**EXCERPTED TEXT:**
= Beginning of Section =
A Guide to Growing Root and Stem Vegetables

Parsnips, turnips and rutabagas are just a few root and stem crops that add variety to a vegetable garden harvest.
Plant Parsnips in Sunny Site Harvest Late Summer

Plant Parsnips in Sunny Site Harvest Late Summer

Parsnips are biennials, but they are usually grown as an annual vegetable. Parsnips are a hardy, cool season crop that is best harvested after a hard frost. Parsnips are not only tasty in soups and stews, but can also be enjoyed by themselves.

©2011, Dorling Kindersley Limited

2011, Dorling Kindersley Limited

Roots are mainly long-term crops, best suited to larger plots where you can plant a worthwhile number and can leave them to grow undisturbed. Reliable, they offer a welcome feast when few fresh crops are available.

How to Grow

This group of vegetables needs an open, sunny site with deep, light soil, free from large stones. They will crop in heavy soil as long as it drains well; on shallow soils, choose varieties with shorter roots. Sow seed in spring, under cover for celeriac, directly outside in drills for the others, planting out or thinning to their preferred final spacings. Keep plants well weeded to reduce competition, and water as required; avoid allowing the crops to become dry because the developing roots may then split when watered.

On smaller plots, interplant slower-growing parsnips and rutabagas with quicker crops, like radishes and bok choy, sown directly to make better use of the space. In milder areas, leave the roots in the ground in fall and winter until needed. In colder, wetter areas, lift and store them. 

Types of Root and Step Crops

  • Turnips: Turnips are quick growing and can be harvested as baby roots after six to seven weeks or left 11 weeks to grow larger. They prefer cool, moist conditions and need a fertile soil, improved with well-rotted organic matter. For an early crop, sow seed under cover in spring in modules and plant outside when the seedlings have one or two leaves. Instead of thinning, they can also be grown as clusters. Varieties to try: ‘Armand’, ‘Atlantic’, ‘Golden Ball’, ‘Manchester Market’, ‘Purple Top Milan’, ‘Primera’ and ‘Snowball’.
= End of Section =
**SUPPLIED MATERIAL:**
= Beginning of Section =
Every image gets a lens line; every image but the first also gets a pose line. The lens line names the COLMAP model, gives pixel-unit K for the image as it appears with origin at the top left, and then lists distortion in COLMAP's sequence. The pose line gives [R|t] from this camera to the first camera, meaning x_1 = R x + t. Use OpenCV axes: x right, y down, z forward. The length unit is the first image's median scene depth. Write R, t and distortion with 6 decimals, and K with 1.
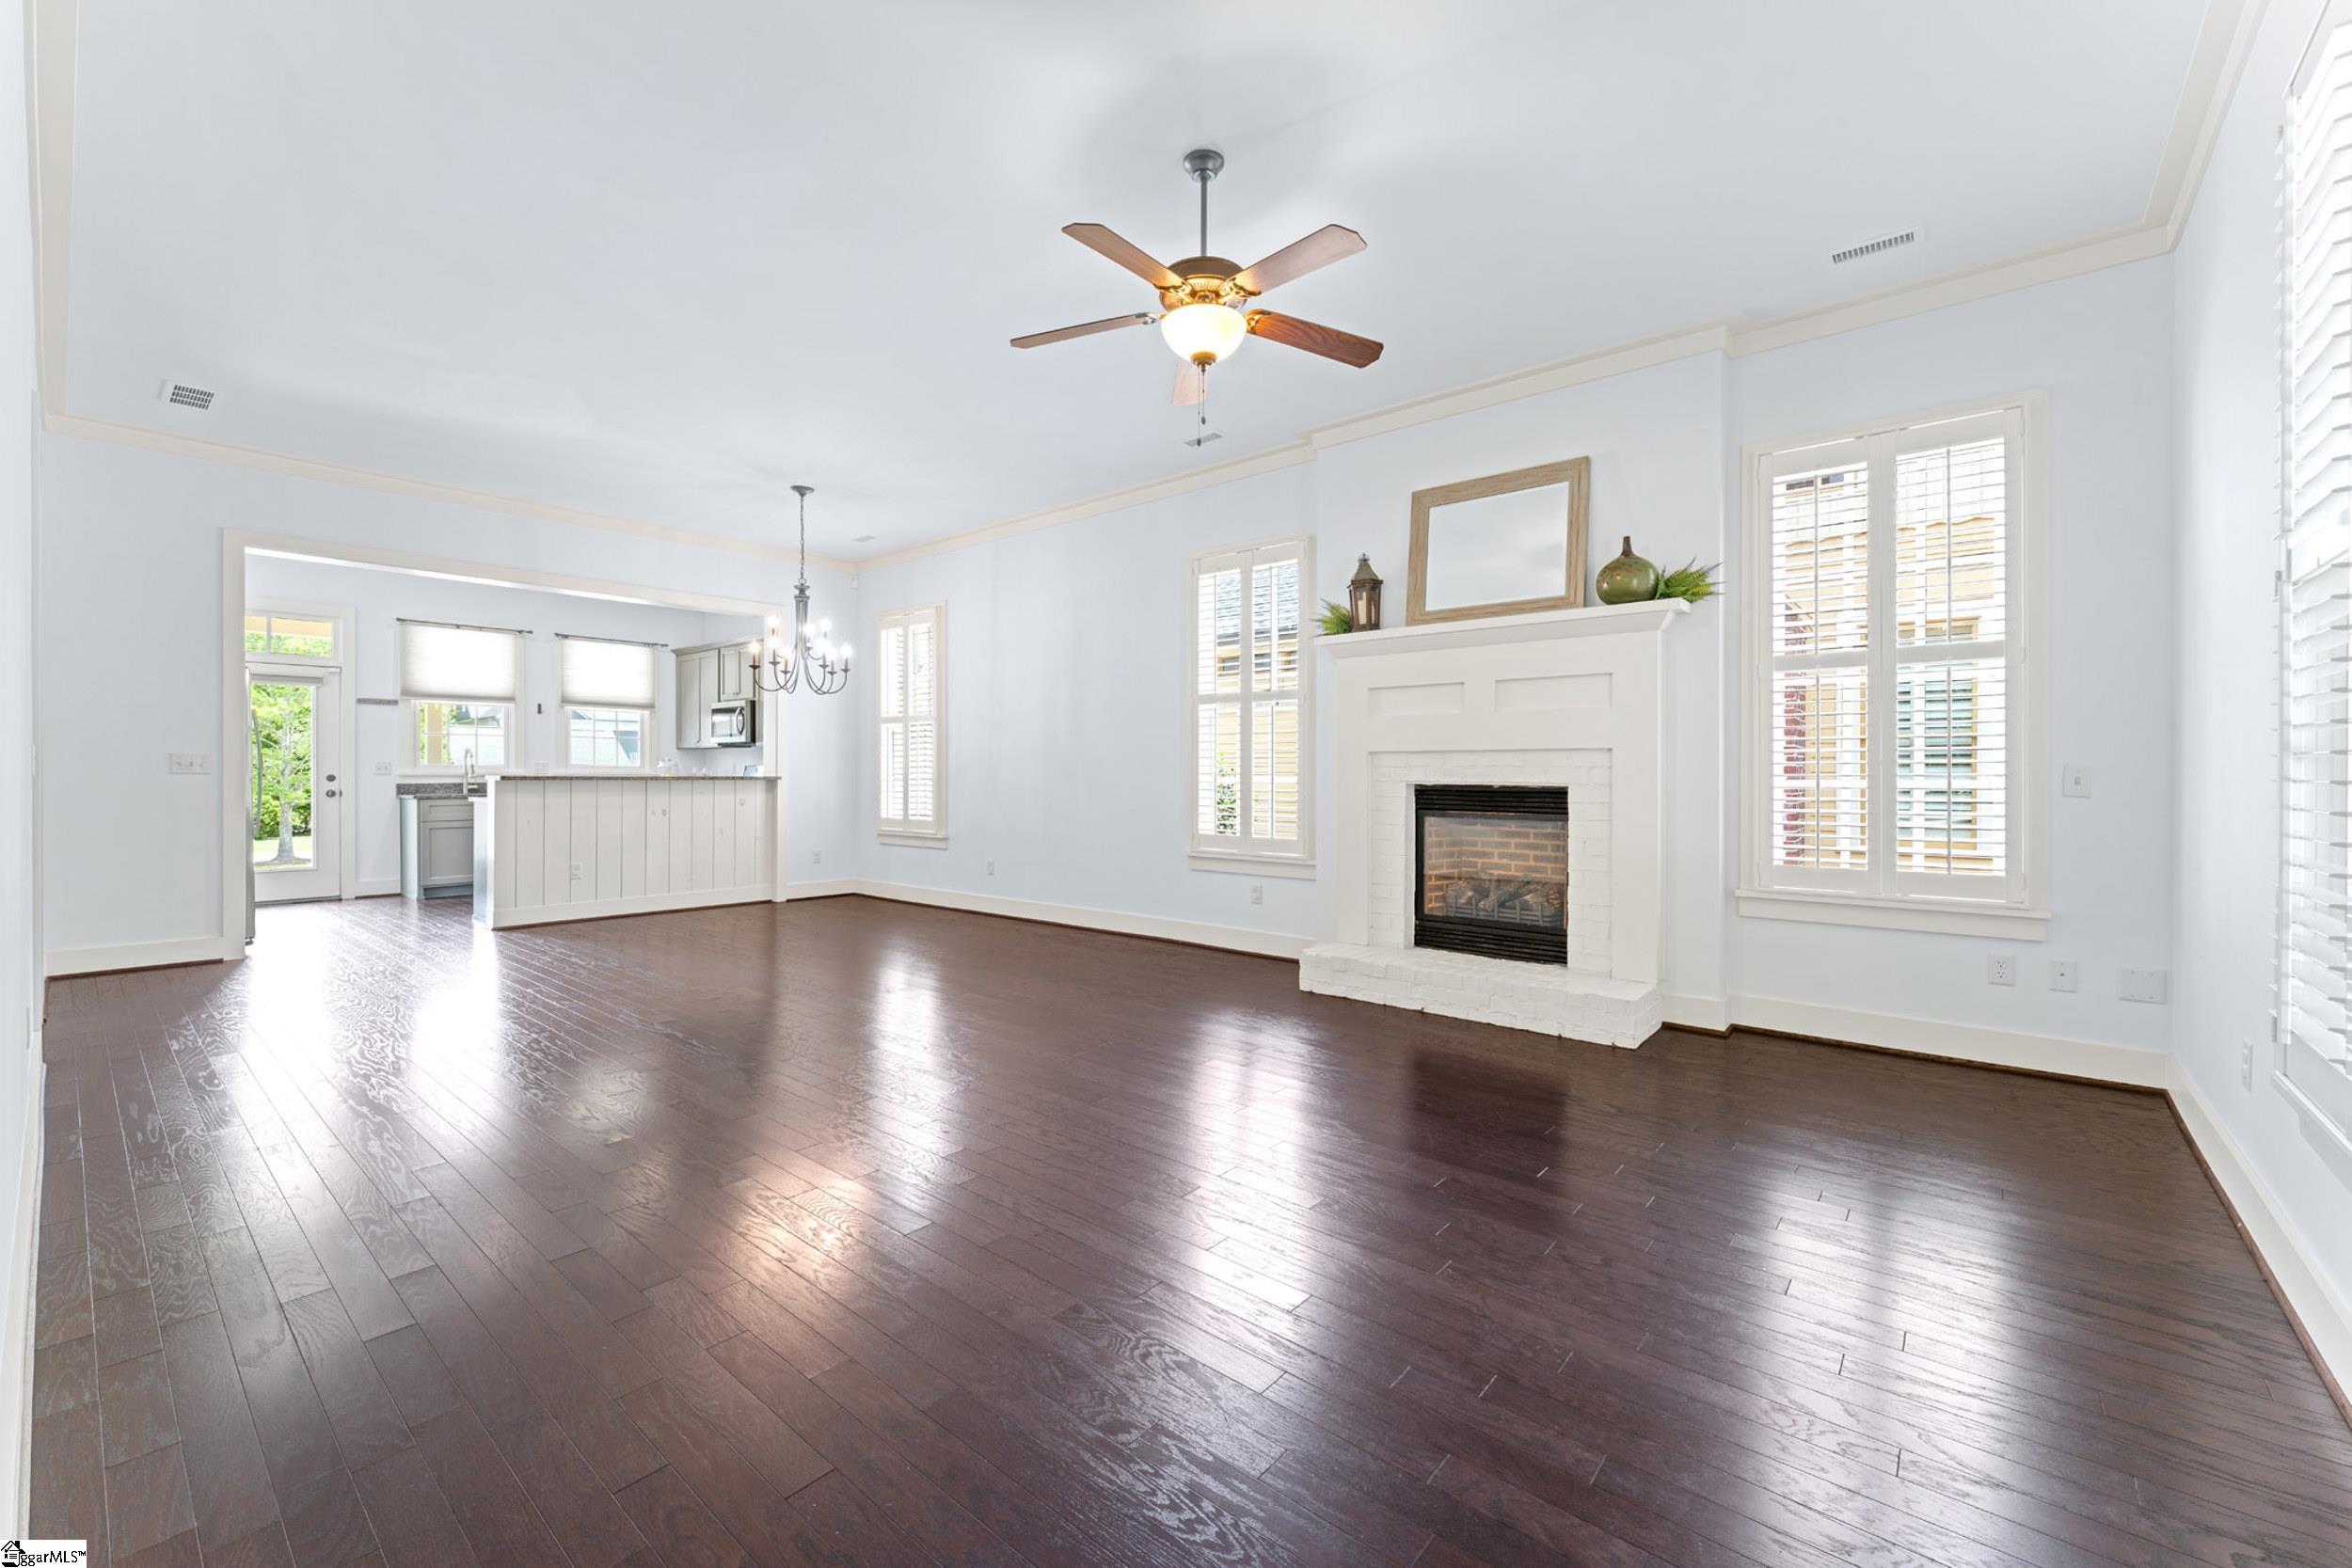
lens RADIAL K [[944.1, 0, 1171.8], [0, 944.1, 776.3], [0, 0, 1]] dist [-0.000089, -0.000085]
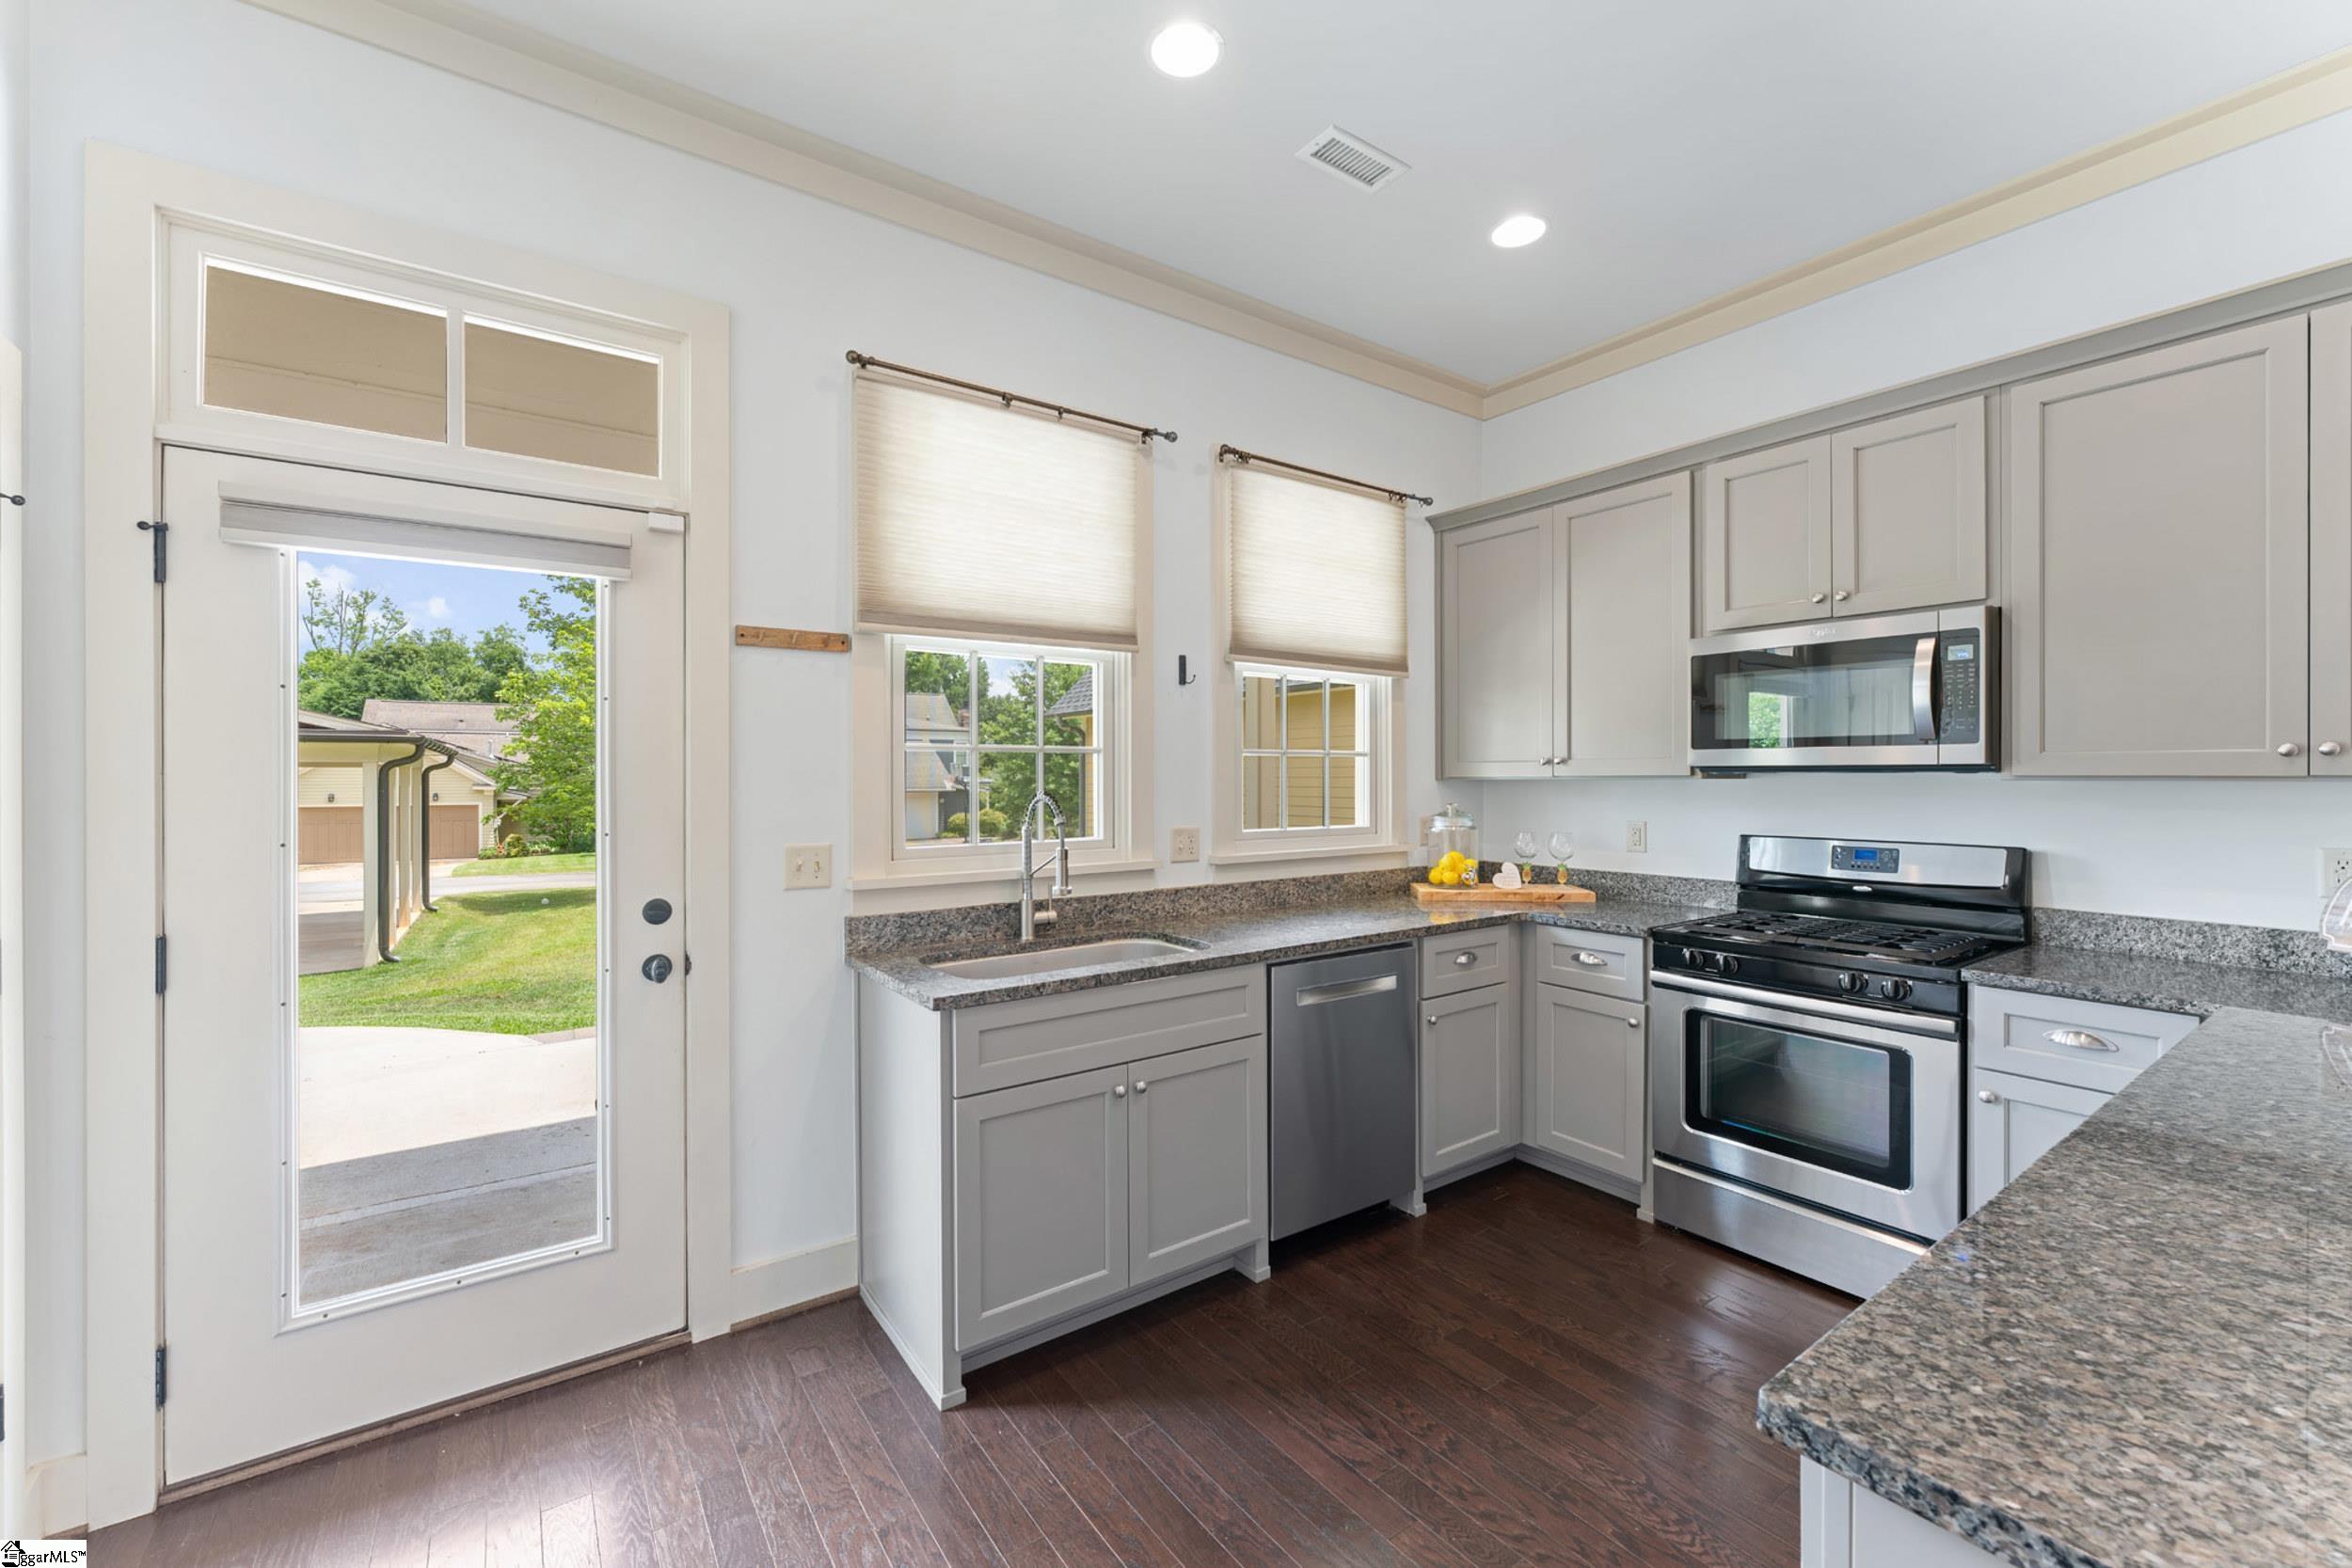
lens RADIAL K [[944.1, 0, 1171.8], [0, 944.1, 776.3], [0, 0, 1]] dist [-0.000089, -0.000085]
pose [[0.968261, -0.003996, -0.249908, -1.003691], [0.003104, 0.999987, -0.003960, -0.054576], [0.249921, 0.003059, 0.968261, 1.144032]]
= End of Section =
**WORK ORDER 1:** In the root and stem vegetables guide, rewrite the passage that begins at the words "Roots are mainly" and stops after "crops are available.", replacing "feast" with "meal".
**WORK ORDER 2:** Write the next part of the root and stem vegetables guide, picking up after its last sentence.

**EXERCISE RESPONSE 1:**
Roots are mainly long-term crops, best suited to larger plots where you can plant a worthwhile number and can leave them to grow undisturbed. Reliable, they offer a welcome meal when few fresh crops are available.

**EXERCISE RESPONSE 2:**
  • Rutabagas: Rutabagas are a slow-growing crop, ready to harvest in winter after 20–26 weeks. They need a sunny site with light soil that drains freely but doesn’t dry out. Sow outside in early spring, as soon as the soil is warm enough, directly in drills 3/4-inch deep. Thin seedlings to 9 inches apart, and water and weed regularly. Harvest the roots when 4–6 inches across, and protect roots left in the soil in winter with a layer of straw. Varieties to try: ‘Brora’, ‘Helenor’, ‘Magres’, ‘Marian’ and ‘Virtue’.
  • Parsnips: Parsnips need an open, sunny site with light soil that has been deeply dug to allow the roots to grow long and straight. Sow seeds direct in mid- to late spring once the soil starts to warm; germination can be erratic. Thin seedlings to 4–8 inches apart, depending whether you want smaller or larger roots. Water sparingly to encourage deep-rooting, and harvest in late summer. Varieties to try: ‘Avonresister’, ‘Countless’, ‘Gladiator’, ‘Panache’, ‘Pinnacle’, ‘The Student’ and ‘White Gem’.
  • Celeriac: Although celeriac is commonly thought of as a root crop, it is the swollen stems that are eaten. It grows in sun or shade but prefers moist, rich soil improved with organic matter. Sow seed in spring in modules at 50 degrees F; grow under cover, harden off, and plant out in late spring or early summer, 12 inches apart with the crowns showing above the surface. Water regularly in summer, and harvest from early fall to late winter. Varieties to try: ‘Brilliant’, ‘Giant Prague’, ‘Monarch’ and ‘Prinz’.

Watch Out for These Pests and Diseases

Rutabagas and turnips are brassicas and suffer similar pests and diseases. Carrot fly maggots affect parsnip and celeriac, burrowing tunnels in the roots. Stored roots may rot. Protect plants in summer with fine mesh, 24 inches high. Parsnip canker is a fungal disease that causes brown or black growths on the roots, which may then rot. Destroy infected plants, grow resistant varieties, and rotate crops.